When the App is executed, the ID of the current Submodel BiddingProcedureConfig and the Registry-URL are given as starting arguments. From the Registry the App queries the endpoint of this Submodel. Depending on the type of the endpoint the App creates a client (HTTP, OPC UA) and connects to it. Afterwards the App creates and configures an MQTT client with the Submodel’s parameters. Finally, it checks the bidding mode to execute: SR or SP.

SR-mode

In SR mode, the App generates and publishes a call for proposal containing frame and interaction element. It stores all incoming proposals. When the fixed waiting time is expired, the App invokes the decision operation for a selection. The App accepts the selected proposal and rejects the remainder.

SP-mode

In SP mode, the App checks incoming calls for proposals and generates, if capability and availability permits it, a proposal invoking the pricing operation for the pricing of the service. If an acceptance of the proposal is received, the App generates and sends a confirmation.

5.4 Evaluation of the App

The project “Administrative Shell Networked” [14] provides a test bed in which AASs can interact with each other using the bidding procedure. The test bed contains a SR that sends a Call for Proposal every minute requesting for the service boring [9]. For the evaluation of the App an AAS for a virtual drilling machine was created which is capable of executing exactly this requested service. The interaction between the drilling machine AAS and the SR worked until the confirmation/informing step proving that the App works properly in this case. A complete test of the App follows.

6 Conclusion

In order to realise an order driven production exemplary implemented in the SmartFactoryOWL in Lemgo, Germany, this paper presents an infrastructure including reactive and proactive Asset Administration Shells (AASs). The proactive AASs act as economic autonomous actors, that are capable of taking decisions and interacting purposefully with each other with the specified VDI/VDE 2193-interaction protocol.
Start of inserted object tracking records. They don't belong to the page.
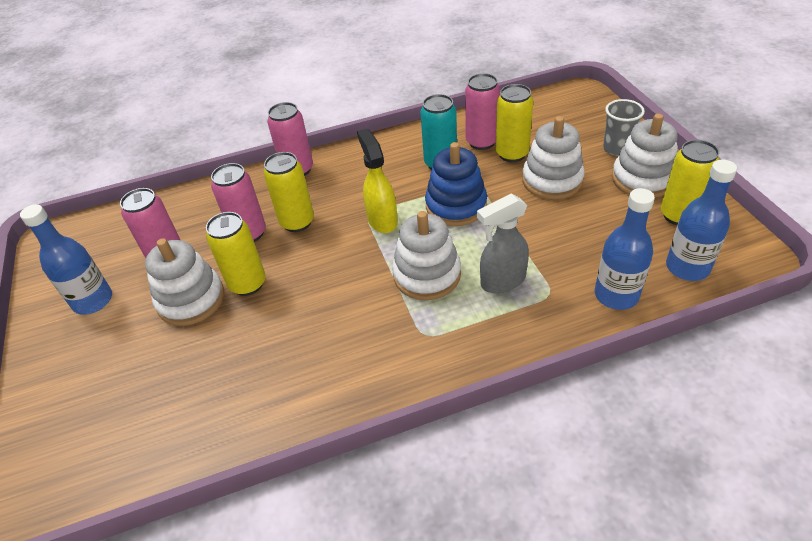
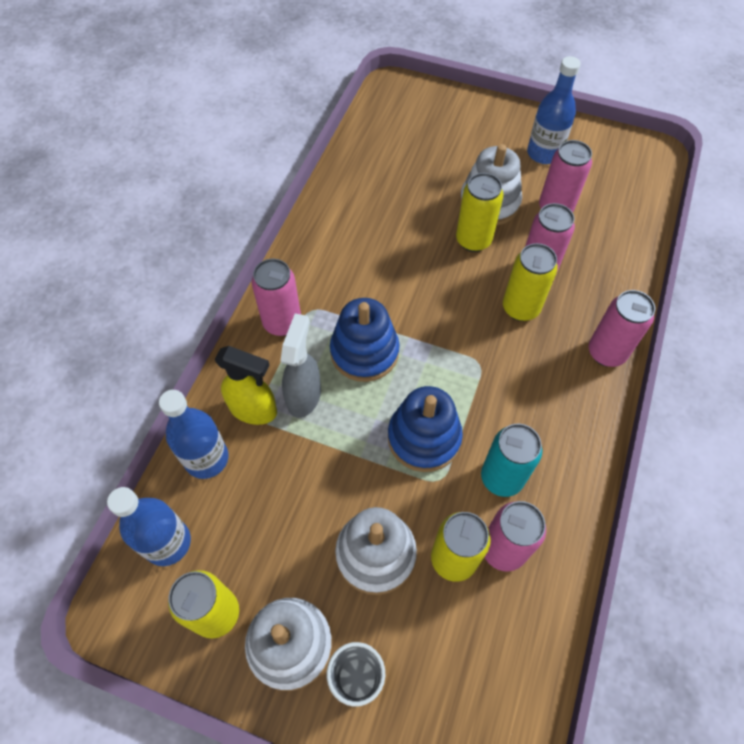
camera: 125 degrees right, 15 degrees up
(382, 220) = (462, 368): yellow spray bottle -> yellow spray bottle (254, 409)
(427, 275) = (364, 352): white stacking toy -> blue stacking toy
(459, 343) = (282, 322): none -> pink can

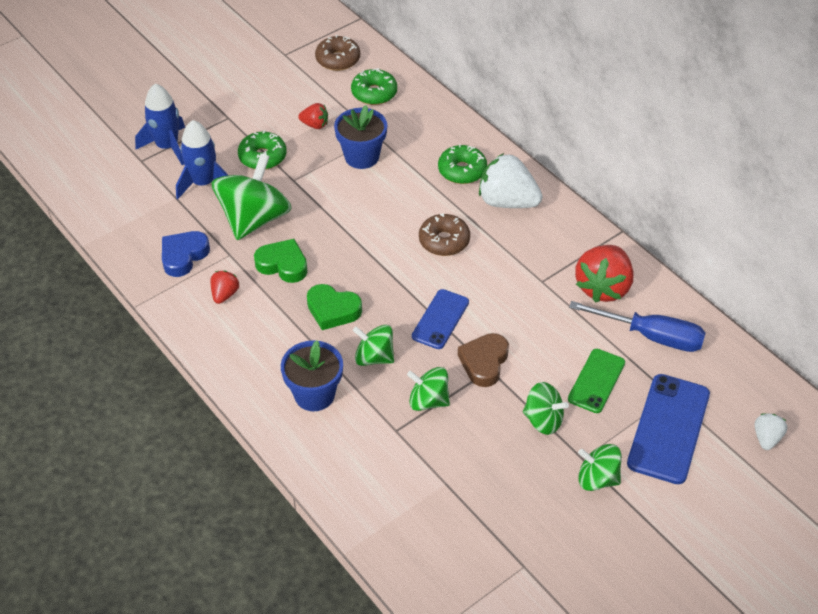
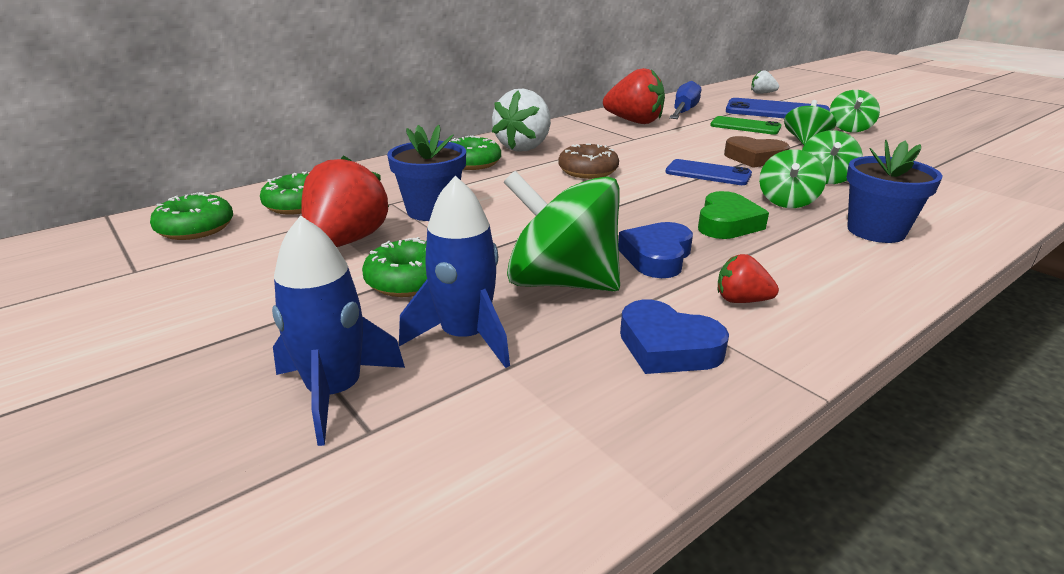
camera: 90 degrees left, 20 degrees down
(283, 265) = (657, 257): green heart -> blue heart
(315, 125) = (346, 241): red strawberry -> red strawberry, size x1.99
(338, 59) = (196, 228): brown donut -> green donut

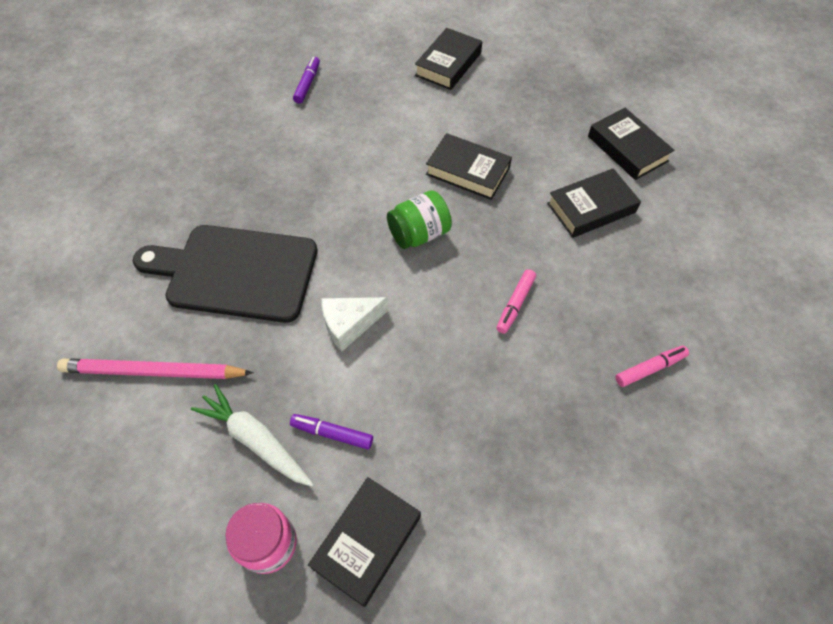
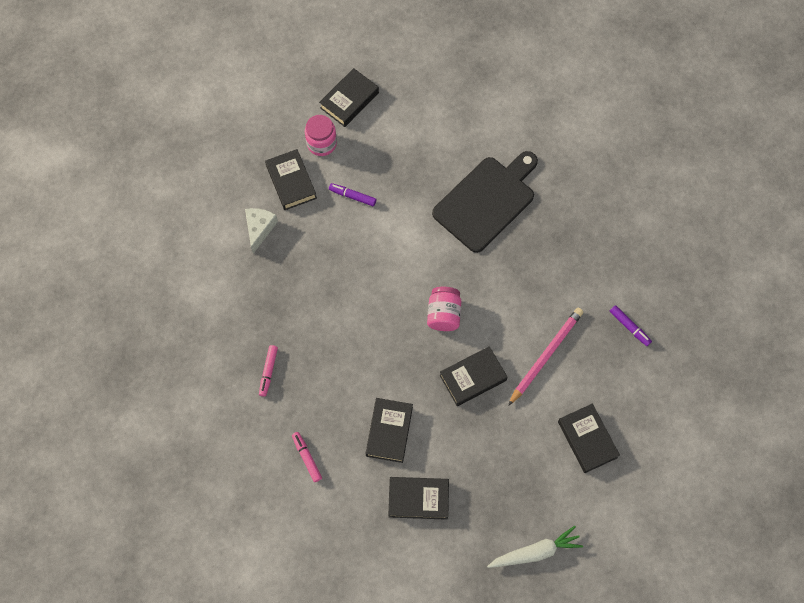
camera: 125 degrees right, 10 degrees up
(154, 371) = (448, 135): pink pencil -> pink pencil (546, 356)
(160, 556) = (349, 100): none -> black book
(256, 440) = (375, 162): white carrot -> white carrot (535, 552)
(332, 434) = (352, 196): purple marker -> purple marker turned 120 degrees counterclockwise
(349, 325) = (408, 239): white cheese -> white cheese (259, 229)
(419, 234) = (443, 314): green jar -> pink jar
(515, 304) = (357, 333): pink marker -> pink marker (307, 458)

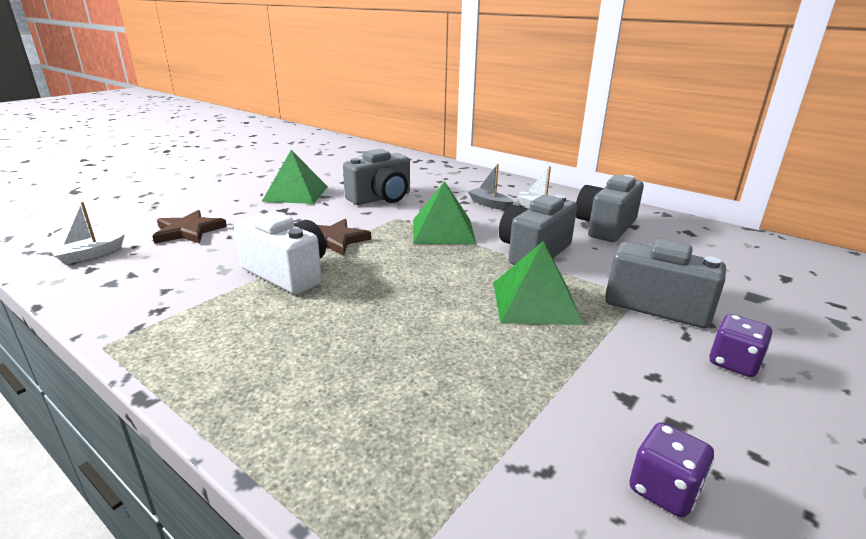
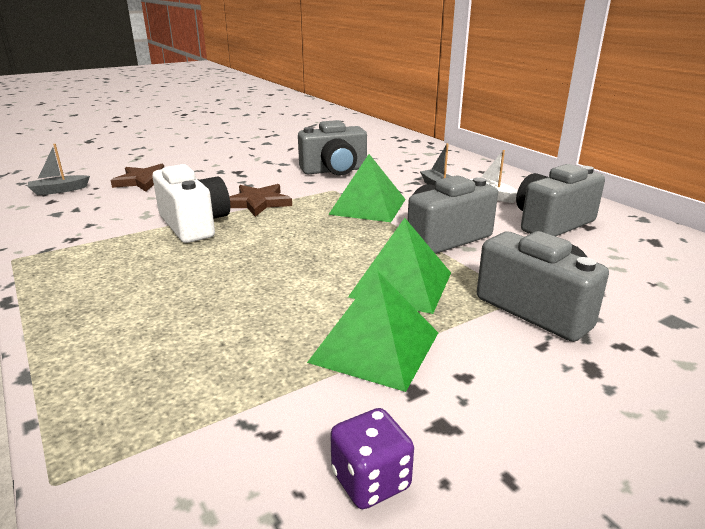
camera: 20 degrees right, 0 degrees up
(90, 255) = (59, 190): white boat -> grey boat
(296, 193) = (260, 159): green pyramid -> green pyramid (375, 347)
(733, 363) = (574, 383): purple dice -> none

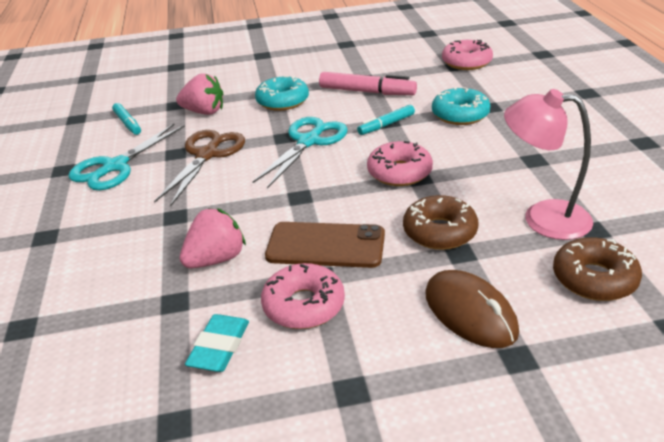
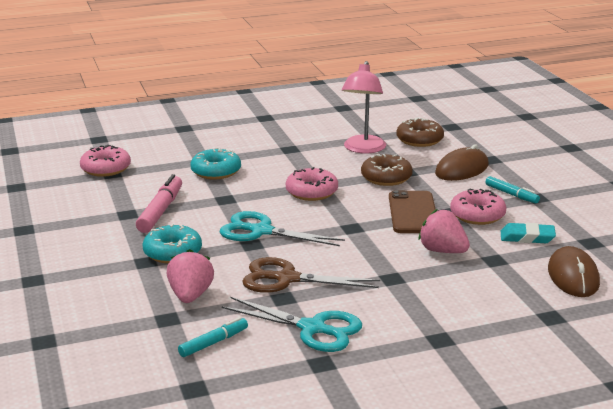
camera: 100 degrees left, 10 degrees down
(92, 373) = (573, 276): none -> brown mouse
(386, 125) = (232, 199): turquoise marker -> turquoise marker (511, 194)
Two types of implementations are developed and validated in this paper. In both cases, a reactive AAS in an AAS-Server is completed with a proactive part. Type 1 implements the proactive part as AAS-Server functionality. On the contrary, type 2 implements it as an AAS-application outside the AAS-Server.

While type 1’s implementation is straightforward, its distribution to partner’s in a value chain is complicated. Consequently, it is well suited for proprietary functionality like the pricing of services or other functionalities that do not change over time. On the contrary, major advantage of type 2 is its independence of AAS-Servers simplifying significantly its distribution and instantiation. An application can be deployed once in a system and each instance of it can activate one AAS. Thus, type 2 is the proper solution for global functions.

For a fully functional order driven production system, a variety of proactive applications is necessary: a Controlling-, Bidding-, Deciding- and Pricing-App were presented and implemented. Each of these applications needs specific AAS Submodels for parameterization. Asset data is stored exclusively in the reactive part, so that all proactive parts act upon the same asset status.

These proactive applications together with reactive AASs in AAS-Servers as well as the communication components build the infrastructure of the order driven production in the mentioned demonstrator.